Once-vibrant bar scene fading

THE city's once most popular venue for night life, Hengshan Road where dozens of bars are grouped together, has seen its business decreasing in recent years, due to the emergence of more upscale competition in other areas.

The city has taken notice and seeks some big changes, with the aim of turning the area into a neighborhood of shops, restaurants and entertainment sites appealing to more affluent customers.

The businesses along Hengshan Road began to diminish after the appearance of Xintiandi and Muse which have tended to split the customers, especially those seeking more fashionable venues.

Xuhui District government officials said detailed business performance of the bars was not available.

Gu Yiqiao, 27, a public relations specialist and regular at various bars, told Shanghai Daily that she usually does not go to Hengshan Road and that she heard about the business decline there.

"The bars there are not that fashionable and elegant," said Gu, who said she goes out of her way to avoid the road when driving in the area.

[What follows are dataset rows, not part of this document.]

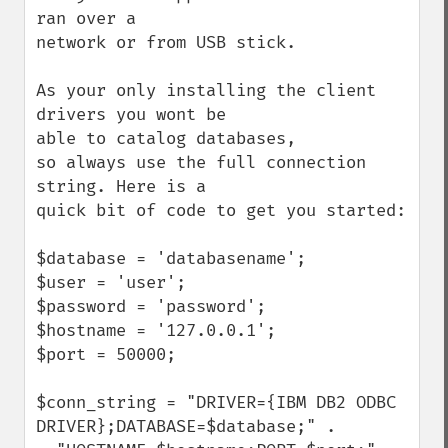
ran over a

network or from USB stick.

As your only installing the client 
drivers you wont be

able to catalog databases,

so always use the full connection 
string. Here is a

quick bit of code to get you started:

$database = 'databasename';

$user = 'user';

$password = 'password';

$hostname = '127.0.0.1';

$port = 50000;

$conn_string = "DRIVER={IBM DB2 ODBC 
DRIVER};DATABASE=$database;" .
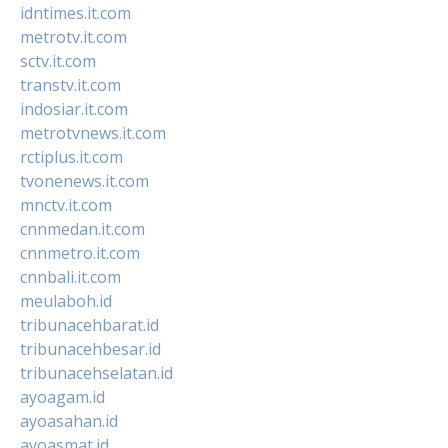
idntimes.it.com
metrotv.it.com
sctv.it.com
transtv.it.com
indosiar.it.com
metrotvnews.it.com
rctiplus.it.com
tvonenews.it.com
mnctv.it.com
cnnmedan.it.com
cnnmetro.it.com
cnnbali.it.com
meulaboh.id
tribunacehbarat.id
tribunacehbesar.id
tribunacehselatan.id
ayoagam.id
ayoasahan.id
ayoasmat.id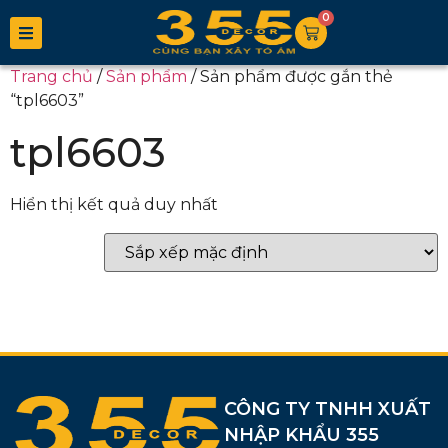
0
Trang chủ
/
Sản phẩm
/ Sản phẩm được gắn thẻ
“tpl6603”
tpl6603
Hiển thị kết quả duy nhất
CÔNG TY TNHH XUẤT
NHẬP KHẨU 355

Some foreigners behave badly along the road after getting drunk and it's not safe, according to Gu.

Lily Xue, a local resident, agreed with Gu about the bars' poor business. But she thought the main reason is that people like change.

"Shanghai is a city full of changes. Locals just like to change. They do not always go to the same place," Xue said.

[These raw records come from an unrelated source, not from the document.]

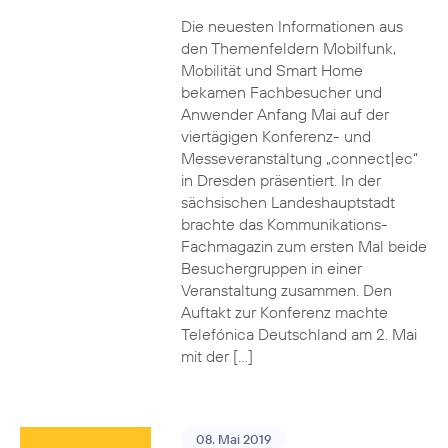
Die neuesten Informationen aus
den Themenfeldern Mobilfunk,
Mobilität und Smart Home
bekamen Fachbesucher und
Anwender Anfang Mai auf der
viertägigen Konferenz- und
Messeveranstaltung „connect|ec“
in Dresden präsentiert. In der
sächsischen Landeshauptstadt
brachte das Kommunikations-
Fachmagazin zum ersten Mal beide
Besuchergruppen in einer
Veranstaltung zusammen. Den
Auftakt zur Konferenz machte
Telefónica Deutschland am 2. Mai
mit der […]
08. Mai 2019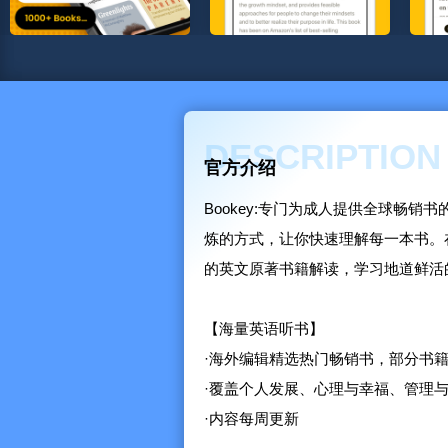
DESCRIPTION
官方介绍
Bookey:专门为成人提供全球畅销
炼的方式，让你快速理解每一本书。
的英文原著书籍解读，学习地道鲜活
【海量英语听书】
·海外编辑精选热门畅销书，部分书
·覆盖个人发展、心理与幸福、管理
·内容每周更新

She also said some venues on the road near Dongping Road, which crosses Hengshan Road, are still busy. Many of them serve as restaurants during the day and turn into pubs as it gets dark.

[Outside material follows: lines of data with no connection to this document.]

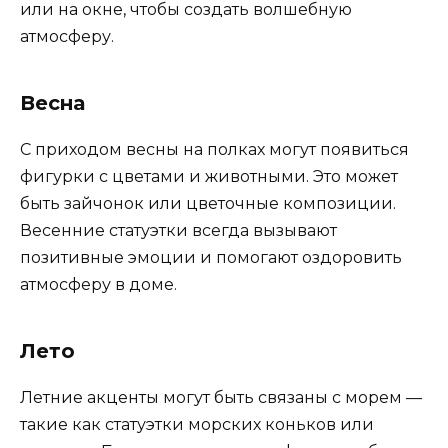
или на окне, чтобы создать волшебную
атмосферу.
Весна
С приходом весны на полках могут появиться
фигурки с цветами и животными. Это может
быть зайчонок или цветочные композиции.
Весенние статуэтки всегда вызывают
позитивные эмоции и помогают оздоровить
атмосферу в доме.
Лето
Летние акценты могут быть связаны с морем —
такие как статуэтки морских коньков или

Because of the decline in business, the city government is looking at introducing high-end boutiques, restaurants and entertainment venues to Hengshan Road by 2015, said Yang Haiye, an official with the government.

But a waiter at the Beni bar on the road surnamed Yang told Shanghai Daily yesterday that he has had some customers for as long as 10 years, and the bar has not heard of any transition plan.

An Indian immigrant named Kumarn said he still likes to go to the bars on Hengshan Road because the drinks are affordable and he likes the international flavor of the area, citing the mix of British, Irish, Turkish and other nationalities in addition to the Chinese.

Kumarn acknowledged that some of the bars are "dirty" but said he opposes any changes to the area.

"I do not like the transition idea at all. Cheap things will be gone," he said.

How and when the area's transition will happen is under study, and whether the bars will be shut down is unknown, said Yang, the government official.